### WHAT IS REQUIRED
All lines in the listing below from the one containing "334 119 111" through the last should be written out exactly, and only those.

### RECORDS PROVIDED
━━━━━━━━

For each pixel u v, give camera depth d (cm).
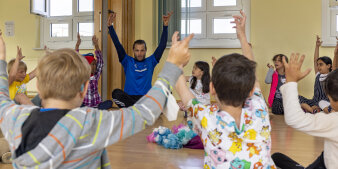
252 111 101
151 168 177
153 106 78
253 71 97
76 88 76
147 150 219
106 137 73
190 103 108
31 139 69
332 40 488
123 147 227
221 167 100
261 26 507
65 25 433
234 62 97
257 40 509
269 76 460
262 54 507
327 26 489
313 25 495
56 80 74
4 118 76
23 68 242
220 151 99
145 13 538
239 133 98
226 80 94
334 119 111
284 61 111
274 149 222
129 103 404
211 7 521
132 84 407
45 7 419
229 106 99
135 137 262
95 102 365
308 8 495
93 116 74
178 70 82
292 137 266
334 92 119
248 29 510
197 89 394
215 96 102
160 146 232
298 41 498
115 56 505
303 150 220
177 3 515
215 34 520
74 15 442
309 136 271
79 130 71
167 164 186
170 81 81
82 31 450
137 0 541
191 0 527
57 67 74
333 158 121
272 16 504
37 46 411
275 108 441
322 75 397
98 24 464
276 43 504
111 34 394
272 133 285
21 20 406
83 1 450
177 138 230
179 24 516
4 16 406
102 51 475
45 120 71
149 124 78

━━━━━━━━

### RESPONSE BOX
334 119 111
284 61 111
274 149 222
129 103 404
211 7 521
132 84 407
45 7 419
229 106 99
135 137 262
95 102 365
308 8 495
93 116 74
178 70 82
292 137 266
334 92 119
248 29 510
197 89 394
215 96 102
160 146 232
298 41 498
115 56 505
303 150 220
177 3 515
215 34 520
74 15 442
309 136 271
79 130 71
167 164 186
170 81 81
82 31 450
137 0 541
191 0 527
57 67 74
333 158 121
272 16 504
37 46 411
275 108 441
322 75 397
98 24 464
276 43 504
111 34 394
272 133 285
21 20 406
83 1 450
177 138 230
179 24 516
4 16 406
102 51 475
45 120 71
149 124 78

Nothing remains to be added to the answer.